* [Aim]:
Reproduce every line of the material below word for word, from the first line to the last.

- - - -

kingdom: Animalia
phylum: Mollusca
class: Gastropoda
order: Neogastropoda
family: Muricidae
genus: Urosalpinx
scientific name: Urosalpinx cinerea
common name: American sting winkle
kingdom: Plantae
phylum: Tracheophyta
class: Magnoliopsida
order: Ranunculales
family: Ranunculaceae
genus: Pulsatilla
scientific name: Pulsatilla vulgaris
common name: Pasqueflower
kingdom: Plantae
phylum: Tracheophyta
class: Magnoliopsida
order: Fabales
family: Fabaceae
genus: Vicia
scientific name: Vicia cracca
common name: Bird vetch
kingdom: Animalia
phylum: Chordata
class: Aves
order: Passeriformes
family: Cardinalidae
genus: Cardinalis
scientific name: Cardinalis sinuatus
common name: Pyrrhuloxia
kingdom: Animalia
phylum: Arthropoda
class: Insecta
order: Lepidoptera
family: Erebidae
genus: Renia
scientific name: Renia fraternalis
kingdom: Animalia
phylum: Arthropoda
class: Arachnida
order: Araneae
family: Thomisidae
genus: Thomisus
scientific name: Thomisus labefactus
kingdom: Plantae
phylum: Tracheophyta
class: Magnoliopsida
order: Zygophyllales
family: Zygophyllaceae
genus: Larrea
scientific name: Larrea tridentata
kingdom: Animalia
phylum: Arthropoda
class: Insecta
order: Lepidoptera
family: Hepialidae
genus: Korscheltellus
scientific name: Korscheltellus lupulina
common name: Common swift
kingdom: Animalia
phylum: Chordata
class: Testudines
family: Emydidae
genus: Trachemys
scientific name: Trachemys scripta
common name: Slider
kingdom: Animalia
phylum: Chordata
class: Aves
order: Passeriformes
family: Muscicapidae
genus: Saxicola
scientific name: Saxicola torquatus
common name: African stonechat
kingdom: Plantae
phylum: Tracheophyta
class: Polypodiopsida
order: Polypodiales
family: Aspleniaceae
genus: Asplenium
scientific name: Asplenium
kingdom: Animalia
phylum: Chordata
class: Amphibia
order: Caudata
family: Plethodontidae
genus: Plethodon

- - - -

* [Answer to this problem]:
kingdom: Animalia
phylum: Mollusca
class: Gastropoda
order: Neogastropoda
family: Muricidae
genus: Urosalpinx
scientific name: Urosalpinx cinerea
common name: American sting winkle
kingdom: Plantae
phylum: Tracheophyta
class: Magnoliopsida
order: Ranunculales
family: Ranunculaceae
genus: Pulsatilla
scientific name: Pulsatilla vulgaris
common name: Pasqueflower
kingdom: Plantae
phylum: Tracheophyta
class: Magnoliopsida
order: Fabales
family: Fabaceae
genus: Vicia
scientific name: Vicia cracca
common name: Bird vetch
kingdom: Animalia
phylum: Chordata
class: Aves
order: Passeriformes
family: Cardinalidae
genus: Cardinalis
scientific name: Cardinalis sinuatus
common name: Pyrrhuloxia
kingdom: Animalia
phylum: Arthropoda
class: Insecta
order: Lepidoptera
family: Erebidae
genus: Renia
scientific name: Renia fraternalis
kingdom: Animalia
phylum: Arthropoda
class: Arachnida
order: Araneae
family: Thomisidae
genus: Thomisus
scientific name: Thomisus labefactus
kingdom: Plantae
phylum: Tracheophyta
class: Magnoliopsida
order: Zygophyllales
family: Zygophyllaceae
genus: Larrea
scientific name: Larrea tridentata
kingdom: Animalia
phylum: Arthropoda
class: Insecta
order: Lepidoptera
family: Hepialidae
genus: Korscheltellus
scientific name: Korscheltellus lupulina
common name: Common swift
kingdom: Animalia
phylum: Chordata
class: Testudines
family: Emydidae
genus: Trachemys
scientific name: Trachemys scripta
common name: Slider
kingdom: Animalia
phylum: Chordata
class: Aves
order: Passeriformes
family: Muscicapidae
genus: Saxicola
scientific name: Saxicola torquatus
common name: African stonechat
kingdom: Plantae
phylum: Tracheophyta
class: Polypodiopsida
order: Polypodiales
family: Aspleniaceae
genus: Asplenium
scientific name: Asplenium
kingdom: Animalia
phylum: Chordata
class: Amphibia
order: Caudata
family: Plethodontidae
genus: Plethodon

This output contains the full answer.